-- Selected text --
-
*.helper6.comSETUP_OPEN cluster. Sub2api install-wizard accessible on a branded multi-host cluster suggests deployment-automation script left unfinished. Test whether the wizard endpoint has been hit by anyone else. -
astrum-lab.com PROXIED-front cluster (9 hosts). Front-door enforces access control above the sub2api layer. Worth a closer look at the front-door — is it an operator-built reverse proxy?
-
CLI Proxy API Server cross-contamination. The UNKNOWN bucket caught at least one different-OSS LLM proxy class. Worth a quick survey to identify other OSS proxy projects that happen to ship the sub2api title or template.
-
Cross-vendor Insight #39 applicability check. OpenAI-compat + Gemini-compat resale architectures. If the auth-on-default v2 hardening pattern transfers, expect similar zero-pool-leak finding shapes.
-
sub2api.t2n.cccert-blind cluster. Need ASN/banner pivot to enumerate sibling hosts that deliberately stay off CT.
Artifacts
~/recon/sub2api-population-2026-05-19/
├── candidates.txt # 7,720 host:port from Shodan
├── harvest-raw.jsonl # raw Shodan records
├── harvest.py # paginated harvest harness
├── attribution.csv # per-host ASN/org/country/cert from Shodan
├── attribution-summary.txt # population distribution by all dimensions
├── verify_probe.py # 8-path schema-anchored verification
├── verify-raw.jsonl # full probe responses
├── verify-state.csv # v1 classifier output
├── verify-state-v2.csv # v2 reclassifier output (final)
├── verify-state-v2-samples.txt # 3 sample records per state class
├── reclassify.py # v2 classifier with refined anchors
├── select_aimap_sample.py # stratified 182-IP sampler
├── aimap-sample.txt # 182 IPs for deep-enum
├── aimap-results.json # aimap output (in progress)
├── js-sample.txt # 60 hosts for bundle extraction
├── js_extract.py # bundle harvester + secret scanner
├── js-bundles/ # deduplicated cached bundles
├── js-bundle-attribution.csv # sha → hosts mapping
├── js-findings.csv # secret matches (zero)
├── visorgraph-*.json # 5 cert-pivot graphs
├── cert-pivot-summary.md # VisorGraph subagent report
└── asn_slice.py # attribution slicer
Toolchain provenance
| Stage | Tool | Used | Note |
|---|---|---|---|
| 0 | JAXEN harvest | wrapped (50-cap → direct API loop) | Tool gap #2 logged |
| 1 | aimap fingerprint | running on 182-IP stratified sample | Population sweep impractical at 7,720 |
| 2 | VisorGraph cert-pivot | 5 seeds | Zero cross-overlap (Insight #39 evidence) |
| 3 | aimap-profile | pending (top 5 cluster reps) | |
| 4 | JS bundle extractor | inline replacement for missing vampire.py | Tool gap logged; tool-ideas_js-extractor.txt proposes new build |
| 5 | VisorLog ledger ingest | pending | |
| 6 | VisorScuba compliance | pending | |
| 7 | BARE module ranking | pending | |
| 8 | VisorCorpus | N/A — no unauthed /v1/messages reachable | Justified: ethical-stop + zero corpus-target surface |
| 9-17 | VisorBishop, SD, Goose, menlohunt, recongraph, nu-recon, Plus, RAG, cortex | pending / partial | Run on cluster representatives, not population |
Non-run: VisorHollow (Windows-only binary), VisorAgent (controlled-target-only).

Collected data entries
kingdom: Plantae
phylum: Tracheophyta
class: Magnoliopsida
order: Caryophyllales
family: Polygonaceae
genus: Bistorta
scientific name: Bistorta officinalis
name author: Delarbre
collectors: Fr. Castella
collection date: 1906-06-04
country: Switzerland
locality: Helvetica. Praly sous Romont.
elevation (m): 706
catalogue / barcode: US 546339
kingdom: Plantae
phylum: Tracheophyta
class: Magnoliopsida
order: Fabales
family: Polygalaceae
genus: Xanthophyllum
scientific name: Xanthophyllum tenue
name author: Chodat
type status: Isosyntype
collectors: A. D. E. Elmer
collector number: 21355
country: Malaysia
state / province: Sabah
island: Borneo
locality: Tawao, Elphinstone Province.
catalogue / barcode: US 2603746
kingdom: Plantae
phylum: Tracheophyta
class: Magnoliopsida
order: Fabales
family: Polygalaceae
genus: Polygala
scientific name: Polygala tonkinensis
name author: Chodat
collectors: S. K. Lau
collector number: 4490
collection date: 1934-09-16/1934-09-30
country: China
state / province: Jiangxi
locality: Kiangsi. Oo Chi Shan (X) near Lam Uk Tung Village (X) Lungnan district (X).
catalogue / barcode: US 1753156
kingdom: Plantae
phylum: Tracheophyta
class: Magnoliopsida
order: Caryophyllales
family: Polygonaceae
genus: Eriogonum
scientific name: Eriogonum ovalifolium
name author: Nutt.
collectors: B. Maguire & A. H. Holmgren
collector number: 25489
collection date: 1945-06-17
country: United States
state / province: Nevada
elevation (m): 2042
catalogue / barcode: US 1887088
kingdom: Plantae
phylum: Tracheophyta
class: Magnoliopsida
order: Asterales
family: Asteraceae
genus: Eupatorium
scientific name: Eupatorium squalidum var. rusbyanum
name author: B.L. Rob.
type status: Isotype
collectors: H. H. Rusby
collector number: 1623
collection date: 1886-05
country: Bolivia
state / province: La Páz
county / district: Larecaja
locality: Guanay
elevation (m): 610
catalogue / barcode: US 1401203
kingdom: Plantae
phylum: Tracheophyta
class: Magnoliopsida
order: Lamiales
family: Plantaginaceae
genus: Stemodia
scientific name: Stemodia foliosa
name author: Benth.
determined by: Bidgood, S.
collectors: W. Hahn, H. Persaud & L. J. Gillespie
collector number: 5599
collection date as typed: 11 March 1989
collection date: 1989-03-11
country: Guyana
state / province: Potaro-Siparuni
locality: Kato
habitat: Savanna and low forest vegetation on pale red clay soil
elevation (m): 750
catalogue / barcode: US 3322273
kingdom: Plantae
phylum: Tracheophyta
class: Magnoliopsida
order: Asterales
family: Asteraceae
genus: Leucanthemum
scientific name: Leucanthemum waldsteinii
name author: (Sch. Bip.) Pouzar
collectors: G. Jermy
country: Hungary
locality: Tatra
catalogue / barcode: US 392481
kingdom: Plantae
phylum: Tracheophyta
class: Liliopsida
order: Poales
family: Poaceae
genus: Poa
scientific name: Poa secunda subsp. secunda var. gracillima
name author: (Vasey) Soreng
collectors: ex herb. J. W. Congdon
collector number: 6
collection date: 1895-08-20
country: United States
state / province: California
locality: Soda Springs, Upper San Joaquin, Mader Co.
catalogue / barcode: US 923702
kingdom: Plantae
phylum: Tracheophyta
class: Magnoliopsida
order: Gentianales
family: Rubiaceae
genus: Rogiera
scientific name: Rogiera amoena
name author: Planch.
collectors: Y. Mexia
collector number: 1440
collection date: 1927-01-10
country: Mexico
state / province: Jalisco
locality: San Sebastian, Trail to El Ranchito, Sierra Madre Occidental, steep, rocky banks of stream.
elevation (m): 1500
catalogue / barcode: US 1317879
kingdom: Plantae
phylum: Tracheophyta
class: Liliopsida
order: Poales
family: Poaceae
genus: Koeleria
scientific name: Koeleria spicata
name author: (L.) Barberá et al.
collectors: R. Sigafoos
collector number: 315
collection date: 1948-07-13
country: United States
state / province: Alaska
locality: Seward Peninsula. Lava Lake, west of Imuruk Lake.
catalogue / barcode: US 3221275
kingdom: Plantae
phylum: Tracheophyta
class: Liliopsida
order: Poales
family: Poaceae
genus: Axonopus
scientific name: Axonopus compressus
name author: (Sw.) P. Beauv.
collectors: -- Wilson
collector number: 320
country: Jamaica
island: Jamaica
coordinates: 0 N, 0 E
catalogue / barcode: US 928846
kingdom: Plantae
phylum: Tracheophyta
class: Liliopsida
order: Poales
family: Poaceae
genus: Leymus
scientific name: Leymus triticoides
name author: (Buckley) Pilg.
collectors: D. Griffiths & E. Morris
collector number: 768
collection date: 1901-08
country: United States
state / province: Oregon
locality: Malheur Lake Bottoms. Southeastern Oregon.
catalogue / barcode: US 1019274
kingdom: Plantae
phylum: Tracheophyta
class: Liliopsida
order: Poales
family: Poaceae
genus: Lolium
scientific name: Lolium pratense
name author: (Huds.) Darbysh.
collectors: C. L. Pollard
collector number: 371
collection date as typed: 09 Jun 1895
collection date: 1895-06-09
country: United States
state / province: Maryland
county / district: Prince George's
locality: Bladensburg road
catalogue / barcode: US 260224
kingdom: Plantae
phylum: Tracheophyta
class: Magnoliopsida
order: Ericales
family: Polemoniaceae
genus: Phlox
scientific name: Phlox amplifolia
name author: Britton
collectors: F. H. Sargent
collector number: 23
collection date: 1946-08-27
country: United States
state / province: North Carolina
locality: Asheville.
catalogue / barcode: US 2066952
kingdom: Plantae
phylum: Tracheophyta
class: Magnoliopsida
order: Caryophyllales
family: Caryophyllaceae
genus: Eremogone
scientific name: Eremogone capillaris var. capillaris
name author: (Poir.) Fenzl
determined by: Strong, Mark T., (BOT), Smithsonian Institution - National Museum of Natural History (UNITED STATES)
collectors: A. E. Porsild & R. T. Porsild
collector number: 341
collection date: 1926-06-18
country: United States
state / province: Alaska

-- Task instructions --
1. Decide whether each statement below agrees with the sub2api recon notes. Answer yes or no for each, and quote the deciding words of the notes. (a) The astrum-lab.com cluster has nine hosts. (b) The JS bundle secret scan turned up several secret matches. (c) The aimap fingerprint stage ran across the full population of 7,720 hosts.
2. List every Python script (file ending in .py) that appears in the Artifacts listing of the sub2api recon notes.
3. According to the sub2api recon notes, how many host:port entries does candidates.txt hold, and from what source?

-- Responses by task --
1.
(a) Yes: "astrum-lab.com PROXIED-front cluster (9 hosts)"
(b) No: "js-findings.csv # secret matches (zero)"
(c) No: "running on 182-IP stratified sample" and "Population sweep impractical at 7,720"

2. harvest.py, verify_probe.py, reclassify.py, select_aimap_sample.py, js_extract.py, asn_slice.py

3. 7,720 host:port entries from Shodan.